Hindustan Times (Lucknow)

‘My tutor killed my innocence, stole my childhood’

A young man relives the painful memory of being sodomised at the tender age of seven

- (AS TOLD TO PRATYUSH DAYAL MISRA)

The year was 2004, and I was a mere 7-year-old then, when I went through a phase of a life which haunts me till today, though I try to bury it in the land of long-lost bad memories. The episode, against my will, keeps on flashing in my mind.

At the time, a prosperous family lived in front of our house. Their eldest son, who was a friend of my brother, gave me tuitions at his place. He was 19 years old then and his sister was my best friend. Once because of my engagement in a wedding, I could not complete my homework, for which I received a heavy punishment.

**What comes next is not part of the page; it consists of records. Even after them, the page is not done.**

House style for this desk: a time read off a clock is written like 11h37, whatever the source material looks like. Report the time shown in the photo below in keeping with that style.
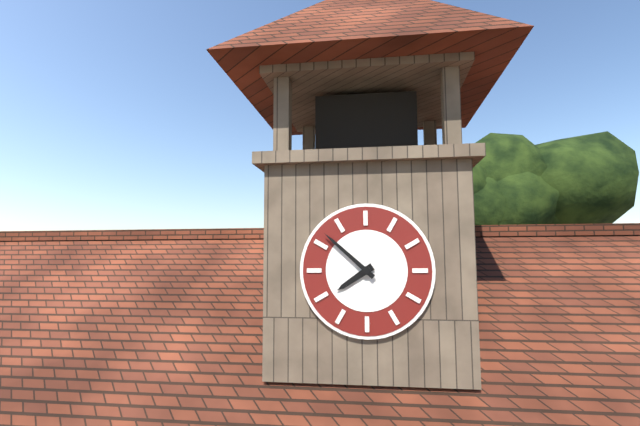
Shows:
7h52
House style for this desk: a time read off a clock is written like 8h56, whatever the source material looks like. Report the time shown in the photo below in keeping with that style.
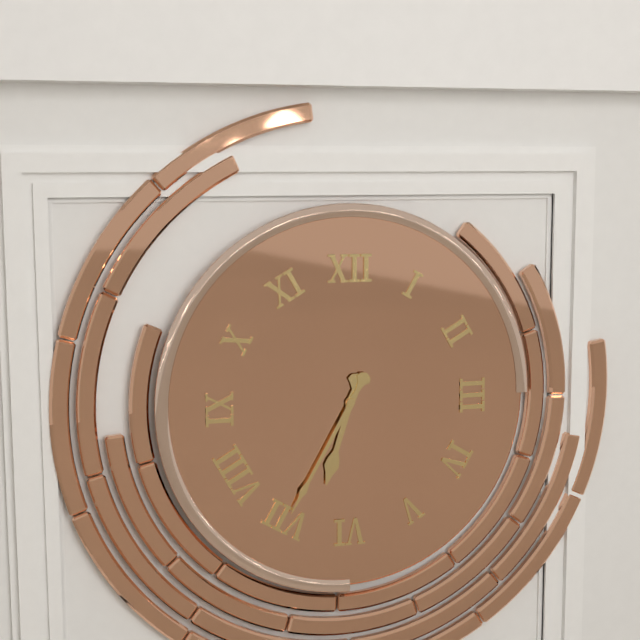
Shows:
6h35
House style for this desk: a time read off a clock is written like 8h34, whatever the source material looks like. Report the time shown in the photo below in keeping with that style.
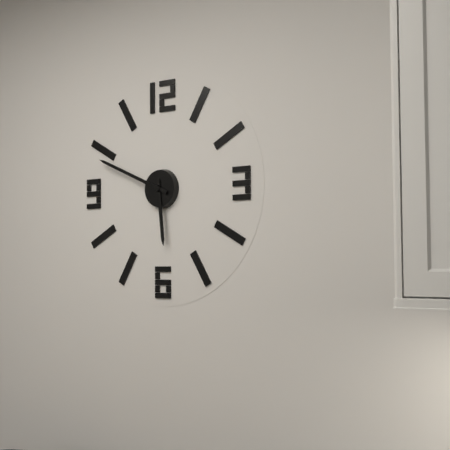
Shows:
5h49
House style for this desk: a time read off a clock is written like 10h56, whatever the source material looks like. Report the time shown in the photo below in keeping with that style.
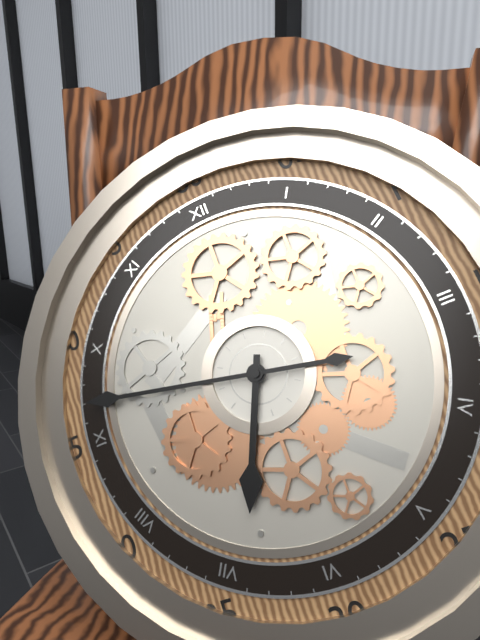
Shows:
6h47
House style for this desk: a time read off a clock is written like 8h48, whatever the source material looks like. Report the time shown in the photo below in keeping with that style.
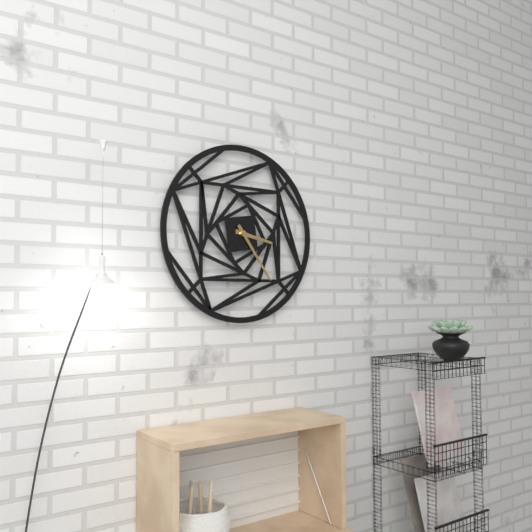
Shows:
3h24
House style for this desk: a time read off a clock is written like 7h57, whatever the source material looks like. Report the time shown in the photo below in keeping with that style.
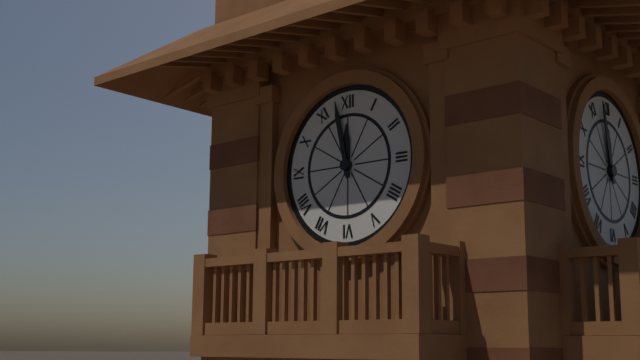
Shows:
11h58
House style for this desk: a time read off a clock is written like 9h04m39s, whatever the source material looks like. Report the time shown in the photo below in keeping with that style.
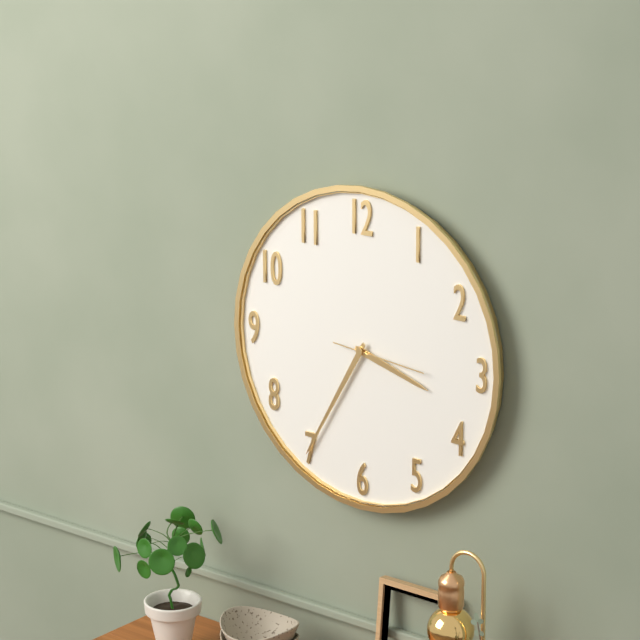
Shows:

He slapped me twice and took me to his bedroom. Tying my hands, he thrust my face against the pillow and executed his devilish plan.

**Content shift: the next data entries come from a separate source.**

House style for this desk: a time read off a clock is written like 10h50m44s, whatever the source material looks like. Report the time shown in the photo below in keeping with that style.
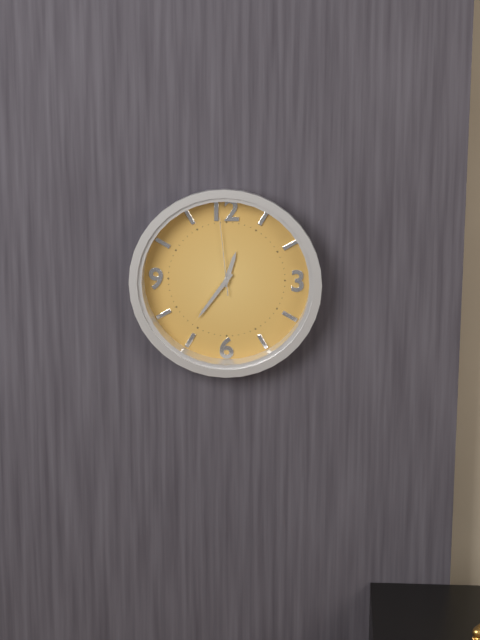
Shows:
12h36m59s
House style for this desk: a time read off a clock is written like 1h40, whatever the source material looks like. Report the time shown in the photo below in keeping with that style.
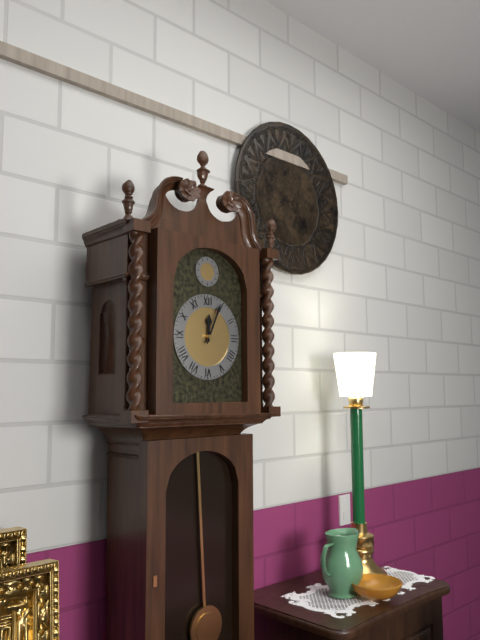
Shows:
12h04
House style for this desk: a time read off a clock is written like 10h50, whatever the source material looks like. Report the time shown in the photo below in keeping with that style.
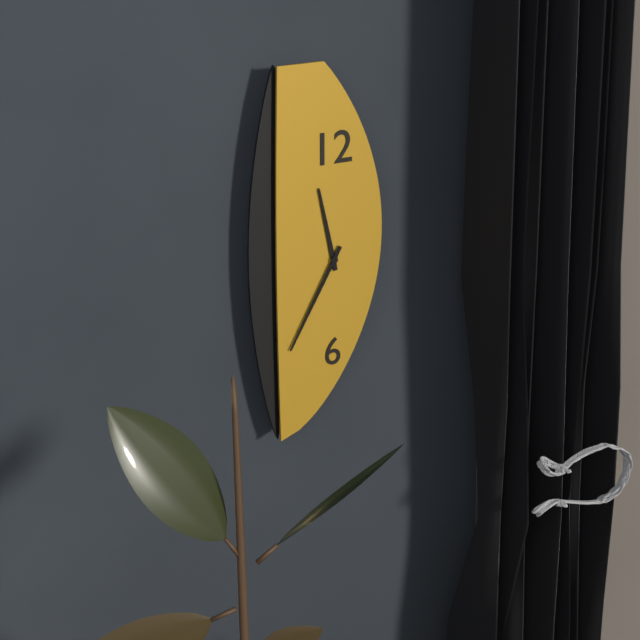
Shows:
11h35
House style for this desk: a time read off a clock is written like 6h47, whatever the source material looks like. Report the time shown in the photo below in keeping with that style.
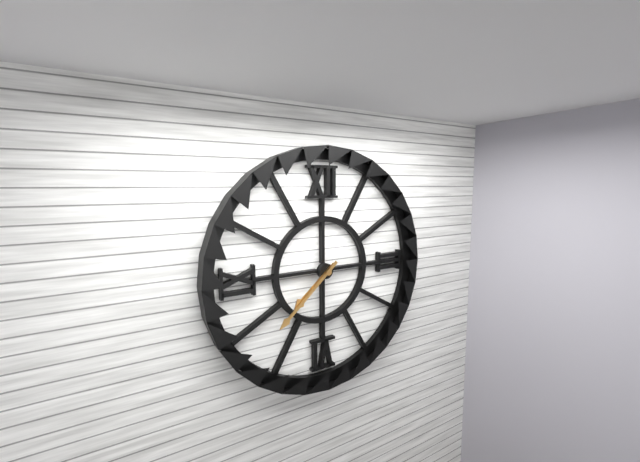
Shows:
7h38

I cried and shrieked but as there was no one else in the house and the television volume high, my screams went unheard. He also warned me to not tell anyone about this incident.

In the coming days, this became a regular habit. Now he didn’t even need a reason: any day he wished, he pulled my pants down and did what he liked. This continued for a year. I could not tell my brother.

My parents were separated and father was never there to listen. There was no one I could tell this to.

On his birthday, after my brother and many of his mutual friends had left, he introduced me to his other friends and boasted about the things he did to me.

I was a smooth cute boy for them with no facial hair on my face. Very soon, during my tuitions, his friends visited and used me to experiment pornograph­ically influenced sexual acts.

Eventually, my brother got to know about the abuse. My elder brother, the only person in my family from whom I expected some justice, warned me to not visit that place. The 8-year-old boy was told that you shouldn’t talk of this to anyone, or else the family reputation­shall be in danger.

I piously followed what my brother said. But in 2007, an uncle who visited the locality temple, used to stare at me. He once asked me to accompany him to the rear compound of the temple, where he groped me and forcibly kissed me. I came home crying. Again, no one to tell.

However, in Class 8, when my school friends tried to do similar things with me, I told their parents. But to my surprise, they laughed off the acts, saying that such things happened when boys played.

I told my cousin about this, who motivated me to file a police report against the culprits.

However, when my brother learnt of this, he said the family’s reputation would be in tatters and anyhow I was not a girl who could get raped. I was made to accept such acts as something which kept happening to every boy.

Till today, I can’t make an eye to eye contact with a male teacher. Through my school days, I faced serious problems with male teachers, especially when they asked me questions or looked at me for an answer.

Suicidal thoughts came to me while I went through that depressing phase. Men think that if a boy is innocent looking and not so masculine, he is weak, that they can take all the pleasures of his soft body.

That’s what exactly happened with me, time and again. I was asked to grow a beard and not complain but such perpetrato­rs need no excuse.

My ‘tutor’ killed my innocence, stole my childhood from me. My wounds might have healed but the scars remain!